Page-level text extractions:
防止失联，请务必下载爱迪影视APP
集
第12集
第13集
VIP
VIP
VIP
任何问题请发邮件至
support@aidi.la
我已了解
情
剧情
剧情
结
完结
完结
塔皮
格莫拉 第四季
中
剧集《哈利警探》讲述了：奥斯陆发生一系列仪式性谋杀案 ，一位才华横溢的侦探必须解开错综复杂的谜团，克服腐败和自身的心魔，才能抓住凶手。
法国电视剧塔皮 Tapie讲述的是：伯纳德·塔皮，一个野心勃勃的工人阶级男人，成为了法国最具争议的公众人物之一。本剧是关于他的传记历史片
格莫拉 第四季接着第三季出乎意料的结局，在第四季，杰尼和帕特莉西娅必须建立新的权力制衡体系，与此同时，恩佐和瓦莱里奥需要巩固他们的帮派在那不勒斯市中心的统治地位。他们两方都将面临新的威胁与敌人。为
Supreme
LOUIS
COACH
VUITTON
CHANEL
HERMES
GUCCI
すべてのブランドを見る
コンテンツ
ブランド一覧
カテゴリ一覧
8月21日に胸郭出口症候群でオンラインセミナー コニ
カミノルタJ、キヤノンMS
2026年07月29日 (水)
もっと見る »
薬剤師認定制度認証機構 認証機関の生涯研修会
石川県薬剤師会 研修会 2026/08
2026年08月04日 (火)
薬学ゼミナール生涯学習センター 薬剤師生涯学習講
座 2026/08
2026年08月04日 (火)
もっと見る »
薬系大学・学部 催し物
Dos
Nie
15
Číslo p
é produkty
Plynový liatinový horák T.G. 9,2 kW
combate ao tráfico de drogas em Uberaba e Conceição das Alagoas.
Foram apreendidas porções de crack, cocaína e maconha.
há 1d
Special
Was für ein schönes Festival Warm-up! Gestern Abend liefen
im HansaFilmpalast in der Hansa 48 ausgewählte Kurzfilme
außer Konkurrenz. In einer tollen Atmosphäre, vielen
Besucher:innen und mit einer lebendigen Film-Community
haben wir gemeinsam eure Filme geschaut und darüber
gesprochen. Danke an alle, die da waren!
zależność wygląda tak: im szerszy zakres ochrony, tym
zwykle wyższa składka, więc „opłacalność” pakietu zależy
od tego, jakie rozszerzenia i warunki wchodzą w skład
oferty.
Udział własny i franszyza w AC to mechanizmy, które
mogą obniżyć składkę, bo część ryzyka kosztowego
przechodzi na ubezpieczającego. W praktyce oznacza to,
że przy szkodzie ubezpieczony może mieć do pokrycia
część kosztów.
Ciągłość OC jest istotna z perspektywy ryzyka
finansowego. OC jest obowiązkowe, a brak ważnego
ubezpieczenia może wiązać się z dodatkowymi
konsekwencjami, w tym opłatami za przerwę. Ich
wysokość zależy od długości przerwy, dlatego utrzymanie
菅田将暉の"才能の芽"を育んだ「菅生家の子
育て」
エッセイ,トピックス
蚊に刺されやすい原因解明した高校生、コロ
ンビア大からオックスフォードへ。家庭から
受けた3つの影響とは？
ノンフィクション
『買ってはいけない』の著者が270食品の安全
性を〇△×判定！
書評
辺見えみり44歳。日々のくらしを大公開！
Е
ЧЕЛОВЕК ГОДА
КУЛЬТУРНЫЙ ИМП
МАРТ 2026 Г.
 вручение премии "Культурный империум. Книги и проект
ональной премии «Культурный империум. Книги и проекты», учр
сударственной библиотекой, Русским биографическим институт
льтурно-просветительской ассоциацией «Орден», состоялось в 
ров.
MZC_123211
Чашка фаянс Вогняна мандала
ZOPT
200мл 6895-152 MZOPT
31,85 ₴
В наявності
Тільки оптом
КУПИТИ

_WORK TO COMPLETE_
Transcribe every record above exactly as it appears.

_RESPONSE TO THIS EXERCISE_
防止失联，请务必下载爱迪影视APP
集
第12集
第13集
VIP
VIP
VIP
任何问题请发邮件至
support@aidi.la
我已了解
情
剧情
剧情
结
完结
完结
塔皮
格莫拉 第四季
中
剧集《哈利警探》讲述了：奥斯陆发生一系列仪式性谋杀案 ，一位才华横溢的侦探必须解开错综复杂的谜团，克服腐败和自身的心魔，才能抓住凶手。
法国电视剧塔皮 Tapie讲述的是：伯纳德·塔皮，一个野心勃勃的工人阶级男人，成为了法国最具争议的公众人物之一。本剧是关于他的传记历史片
格莫拉 第四季接着第三季出乎意料的结局，在第四季，杰尼和帕特莉西娅必须建立新的权力制衡体系，与此同时，恩佐和瓦莱里奥需要巩固他们的帮派在那不勒斯市中心的统治地位。他们两方都将面临新的威胁与敌人。为
Supreme
LOUIS
COACH
VUITTON
CHANEL
HERMES
GUCCI
すべてのブランドを見る
コンテンツ
ブランド一覧
カテゴリ一覧
8月21日に胸郭出口症候群でオンラインセミナー コニ
カミノルタJ、キヤノンMS
2026年07月29日 (水)
もっと見る »
薬剤師認定制度認証機構 認証機関の生涯研修会
石川県薬剤師会 研修会 2026/08
2026年08月04日 (火)
薬学ゼミナール生涯学習センター 薬剤師生涯学習講
座 2026/08
2026年08月04日 (火)
もっと見る »
薬系大学・学部 催し物
Dos
Nie
15
Číslo p
é produkty
Plynový liatinový horák T.G. 9,2 kW
combate ao tráfico de drogas em Uberaba e Conceição das Alagoas.
Foram apreendidas porções de crack, cocaína e maconha.
há 1d
Special
Was für ein schönes Festival Warm-up! Gestern Abend liefen
im HansaFilmpalast in der Hansa 48 ausgewählte Kurzfilme
außer Konkurrenz. In einer tollen Atmosphäre, vielen
Besucher:innen und mit einer lebendigen Film-Community
haben wir gemeinsam eure Filme geschaut und darüber
gesprochen. Danke an alle, die da waren!
zależność wygląda tak: im szerszy zakres ochrony, tym
zwykle wyższa składka, więc „opłacalność” pakietu zależy
od tego, jakie rozszerzenia i warunki wchodzą w skład
oferty.
Udział własny i franszyza w AC to mechanizmy, które
mogą obniżyć składkę, bo część ryzyka kosztowego
przechodzi na ubezpieczającego. W praktyce oznacza to,
że przy szkodzie ubezpieczony może mieć do pokrycia
część kosztów.
Ciągłość OC jest istotna z perspektywy ryzyka
finansowego. OC jest obowiązkowe, a brak ważnego
ubezpieczenia może wiązać się z dodatkowymi
konsekwencjami, w tym opłatami za przerwę. Ich
wysokość zależy od długości przerwy, dlatego utrzymanie
菅田将暉の"才能の芽"を育んだ「菅生家の子
育て」
エッセイ,トピックス
蚊に刺されやすい原因解明した高校生、コロ
ンビア大からオックスフォードへ。家庭から
受けた3つの影響とは？
ノンフィクション
『買ってはいけない』の著者が270食品の安全
性を〇△×判定！
書評
辺見えみり44歳。日々のくらしを大公開！
Е
ЧЕЛОВЕК ГОДА
КУЛЬТУРНЫЙ ИМП
МАРТ 2026 Г.
 вручение премии "Культурный империум. Книги и проект
ональной премии «Культурный империум. Книги и проекты», учр
сударственной библиотекой, Русским биографическим институт
льтурно-просветительской ассоциацией «Орден», состоялось в 
ров.
MZC_123211
Чашка фаянс Вогняна мандала
ZOPT
200мл 6895-152 MZOPT
31,85 ₴
В наявності
Тільки оптом
КУПИТИ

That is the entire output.